• _Document extract_
Into Thin Air: A Personal Account of the Mt. Everest Disaster by Jon Krakauer
I don’t think there will ever be a Jon Krakauer book I won’t like. Do you see a theme? I’ve been in unfamiliar places for weeks on end and grabbing for every familiar/favorite author I can find. I respect Krakauer for writing this book as a way to grieve and heal and find meaning in the disaster he experienced. The book is both action-packed and horrifying because it’s based on a real event. It sheds light on the recent influx of touristy climbers and also on the sherpas that guide and serve them. With May’s earthquakes in Nepal killing more Everest climbers during this most popular time of year to attempt a summit, I find myself praying for folks sometimes when I wake up, knowing that there may be a few brave and committed souls scratching up ice and rock to stand on top of the world today.

“This forms the nub of a dilemma that every Everest climber eventually comes up against: in order to succeed you must be exceedingly driven, but if you’re too driven you’re likely to die.”

Switch: How to Change Things When Change is Hard by Chip and Dan Heath
This is probably the most useful book I’ve read yet and it really made me want to get back to Boston and get back to work! So many implications for public health, for leading organizations, for inspiring communities, and for changing yourself. A fascinating array of social research, cobbled together in a clear, concise, and straightforward way with a wonderful challenge to put it to use!

“A good change leader never thinks, “Why are these people acting so badly? They must be bad people.” A change leader thinks, “How can I set up a situation that brings out the good in these people?”

Fluent in Three Months: How Anyone at Any Age Can Learn to Speak Any Language from Anywhere in the World by Benny Lewis
It’s obvious. I could have been studying Spanish or just starting random conversations in Buenos Aires instead of reading this book (in English). However, it was a quick read and helpful to know that I’m not facing certain failure as I continue my eight year adventure of learning Spanish without classes or books. The author has learned over 12+ languages all after the age of 21. The encouragement here is: JUST SPEAK IT. Make a fool of yourself, don’t be shy, do look for opportunities. Don’t worry about reading or writing or even listening as much as you worry about expressing yourself. That’s where the real growth comes. Now to just do it…

“A language is a means of communication and should be lived rather than taught.”

The Goldfinch by Donna Tartt
Nate is finishing this as I type and I’m so excited for him! This book could easily be made into an action movie (I’m calling it – it will happen). It won the Pulitzer Prize for Fiction in 2014. It’s long but engrossing and an incredible story about tragedy, unlikely friendships, and accidental art theft. Definitely a great read if you want to escape into a colorful and captivating story.

• _What is required_
Answer these questions from the book reviews:
1. After reading Switch, which city does the reviewer want to return to?
2. What prize did The Goldfinch win, and in what year?
3. In which month did earthquakes in Nepal kill more Everest climbers?
The listing isn't needed here.

• _Material_
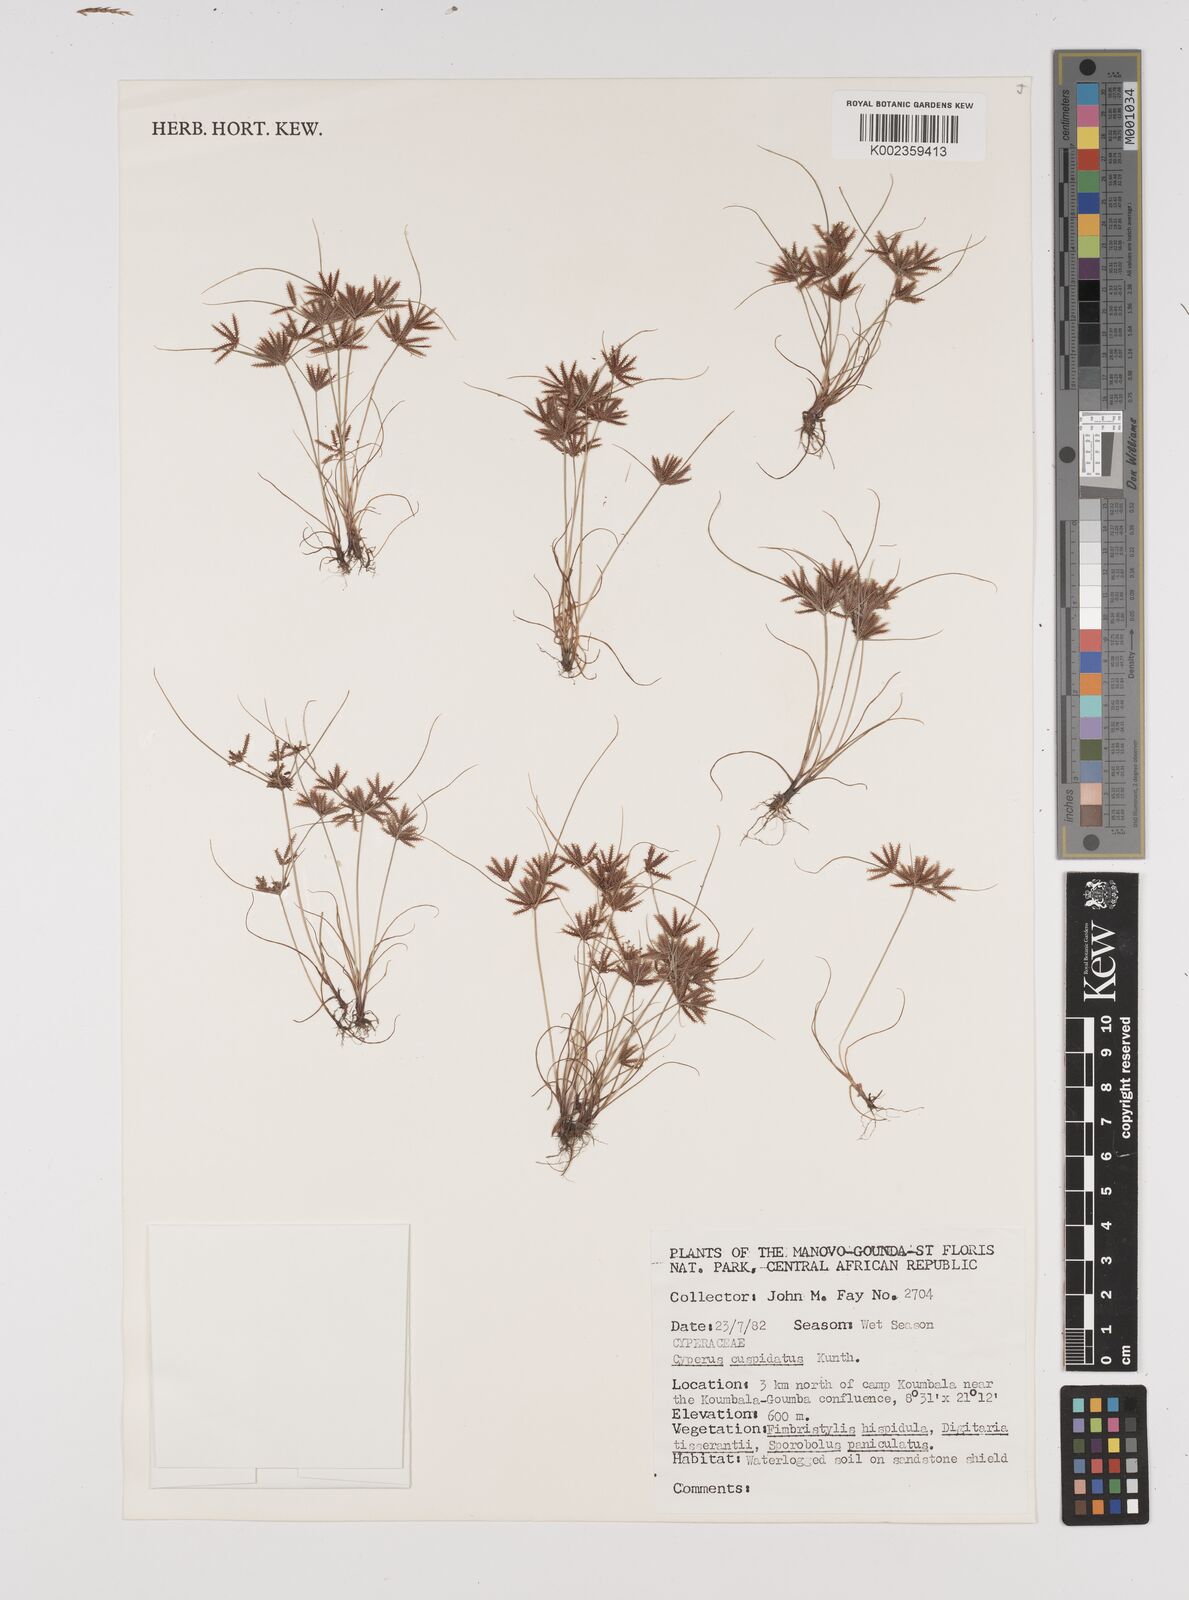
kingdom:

• _Task response_
1. Boston
2. The Pulitzer Prize for Fiction, in 2014
3. May